WHAT IS NEEDED: Edit the data below by changing every "collectors" to "collected by", leaving the rest untouched.

Items listed in a dataset:

—————

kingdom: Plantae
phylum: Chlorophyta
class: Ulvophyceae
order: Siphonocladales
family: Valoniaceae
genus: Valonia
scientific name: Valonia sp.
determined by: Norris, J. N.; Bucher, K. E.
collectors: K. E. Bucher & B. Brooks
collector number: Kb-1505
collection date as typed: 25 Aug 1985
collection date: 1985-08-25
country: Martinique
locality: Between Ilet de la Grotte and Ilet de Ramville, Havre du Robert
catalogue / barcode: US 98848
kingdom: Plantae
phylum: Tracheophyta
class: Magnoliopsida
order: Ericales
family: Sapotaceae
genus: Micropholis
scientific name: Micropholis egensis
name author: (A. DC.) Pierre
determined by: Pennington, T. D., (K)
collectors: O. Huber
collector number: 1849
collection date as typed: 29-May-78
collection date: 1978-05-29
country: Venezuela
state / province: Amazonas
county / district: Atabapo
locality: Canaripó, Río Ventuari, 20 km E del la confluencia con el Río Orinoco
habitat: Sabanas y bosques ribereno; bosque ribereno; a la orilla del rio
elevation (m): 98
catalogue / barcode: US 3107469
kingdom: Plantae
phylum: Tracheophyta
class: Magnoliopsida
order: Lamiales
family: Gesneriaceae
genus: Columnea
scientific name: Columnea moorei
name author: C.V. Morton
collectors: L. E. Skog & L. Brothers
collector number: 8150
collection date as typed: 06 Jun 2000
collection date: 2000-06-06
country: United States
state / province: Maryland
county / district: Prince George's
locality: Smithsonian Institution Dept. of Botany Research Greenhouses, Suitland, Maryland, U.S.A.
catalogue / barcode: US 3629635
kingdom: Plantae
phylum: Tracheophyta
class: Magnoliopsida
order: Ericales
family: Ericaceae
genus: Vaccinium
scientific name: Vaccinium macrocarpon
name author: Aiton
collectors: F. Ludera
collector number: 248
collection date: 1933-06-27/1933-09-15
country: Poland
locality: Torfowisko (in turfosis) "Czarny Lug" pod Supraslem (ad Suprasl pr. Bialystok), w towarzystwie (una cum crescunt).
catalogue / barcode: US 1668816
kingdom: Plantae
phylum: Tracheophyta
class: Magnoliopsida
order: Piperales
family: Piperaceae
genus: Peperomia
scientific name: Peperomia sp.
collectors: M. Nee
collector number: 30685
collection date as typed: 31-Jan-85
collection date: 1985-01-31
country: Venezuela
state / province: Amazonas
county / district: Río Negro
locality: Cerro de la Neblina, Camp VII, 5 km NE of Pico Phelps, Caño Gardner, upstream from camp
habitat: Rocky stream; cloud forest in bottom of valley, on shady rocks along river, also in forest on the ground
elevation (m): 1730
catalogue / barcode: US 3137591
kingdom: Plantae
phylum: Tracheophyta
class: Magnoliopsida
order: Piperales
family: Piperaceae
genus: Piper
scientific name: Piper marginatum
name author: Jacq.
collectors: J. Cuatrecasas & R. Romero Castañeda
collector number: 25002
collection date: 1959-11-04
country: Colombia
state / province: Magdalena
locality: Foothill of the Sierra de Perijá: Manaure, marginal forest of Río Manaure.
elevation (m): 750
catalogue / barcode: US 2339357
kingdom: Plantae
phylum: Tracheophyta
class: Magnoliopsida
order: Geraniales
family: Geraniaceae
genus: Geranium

—————

OUTPUT FOR THIS EXERCISE:
kingdom: Plantae
phylum: Chlorophyta
class: Ulvophyceae
order: Siphonocladales
family: Valoniaceae
genus: Valonia
scientific name: Valonia sp.
determined by: Norris, J. N.; Bucher, K. E.
collected by: K. E. Bucher & B. Brooks
collector number: Kb-1505
collection date as typed: 25 Aug 1985
collection date: 1985-08-25
country: Martinique
locality: Between Ilet de la Grotte and Ilet de Ramville, Havre du Robert
catalogue / barcode: US 98848
kingdom: Plantae
phylum: Tracheophyta
class: Magnoliopsida
order: Ericales
family: Sapotaceae
genus: Micropholis
scientific name: Micropholis egensis
name author: (A. DC.) Pierre
determined by: Pennington, T. D., (K)
collected by: O. Huber
collector number: 1849
collection date as typed: 29-May-78
collection date: 1978-05-29
country: Venezuela
state / province: Amazonas
county / district: Atabapo
locality: Canaripó, Río Ventuari, 20 km E del la confluencia con el Río Orinoco
habitat: Sabanas y bosques ribereno; bosque ribereno; a la orilla del rio
elevation (m): 98
catalogue / barcode: US 3107469
kingdom: Plantae
phylum: Tracheophyta
class: Magnoliopsida
order: Lamiales
family: Gesneriaceae
genus: Columnea
scientific name: Columnea moorei
name author: C.V. Morton
collected by: L. E. Skog & L. Brothers
collector number: 8150
collection date as typed: 06 Jun 2000
collection date: 2000-06-06
country: United States
state / province: Maryland
county / district: Prince George's
locality: Smithsonian Institution Dept. of Botany Research Greenhouses, Suitland, Maryland, U.S.A.
catalogue / barcode: US 3629635
kingdom: Plantae
phylum: Tracheophyta
class: Magnoliopsida
order: Ericales
family: Ericaceae
genus: Vaccinium
scientific name: Vaccinium macrocarpon
name author: Aiton
collected by: F. Ludera
collector number: 248
collection date: 1933-06-27/1933-09-15
country: Poland
locality: Torfowisko (in turfosis) "Czarny Lug" pod Supraslem (ad Suprasl pr. Bialystok), w towarzystwie (una cum crescunt).
catalogue / barcode: US 1668816
kingdom: Plantae
phylum: Tracheophyta
class: Magnoliopsida
order: Piperales
family: Piperaceae
genus: Peperomia
scientific name: Peperomia sp.
collected by: M. Nee
collector number: 30685
collection date as typed: 31-Jan-85
collection date: 1985-01-31
country: Venezuela
state / province: Amazonas
county / district: Río Negro
locality: Cerro de la Neblina, Camp VII, 5 km NE of Pico Phelps, Caño Gardner, upstream from camp
habitat: Rocky stream; cloud forest in bottom of valley, on shady rocks along river, also in forest on the ground
elevation (m): 1730
catalogue / barcode: US 3137591
kingdom: Plantae
phylum: Tracheophyta
class: Magnoliopsida
order: Piperales
family: Piperaceae
genus: Piper
scientific name: Piper marginatum
name author: Jacq.
collected by: J. Cuatrecasas & R. Romero Castañeda
collector number: 25002
collection date: 1959-11-04
country: Colombia
state / province: Magdalena
locality: Foothill of the Sierra de Perijá: Manaure, marginal forest of Río Manaure.
elevation (m): 750
catalogue / barcode: US 2339357
kingdom: Plantae
phylum: Tracheophyta
class: Magnoliopsida
order: Geraniales
family: Geraniaceae
genus: Geranium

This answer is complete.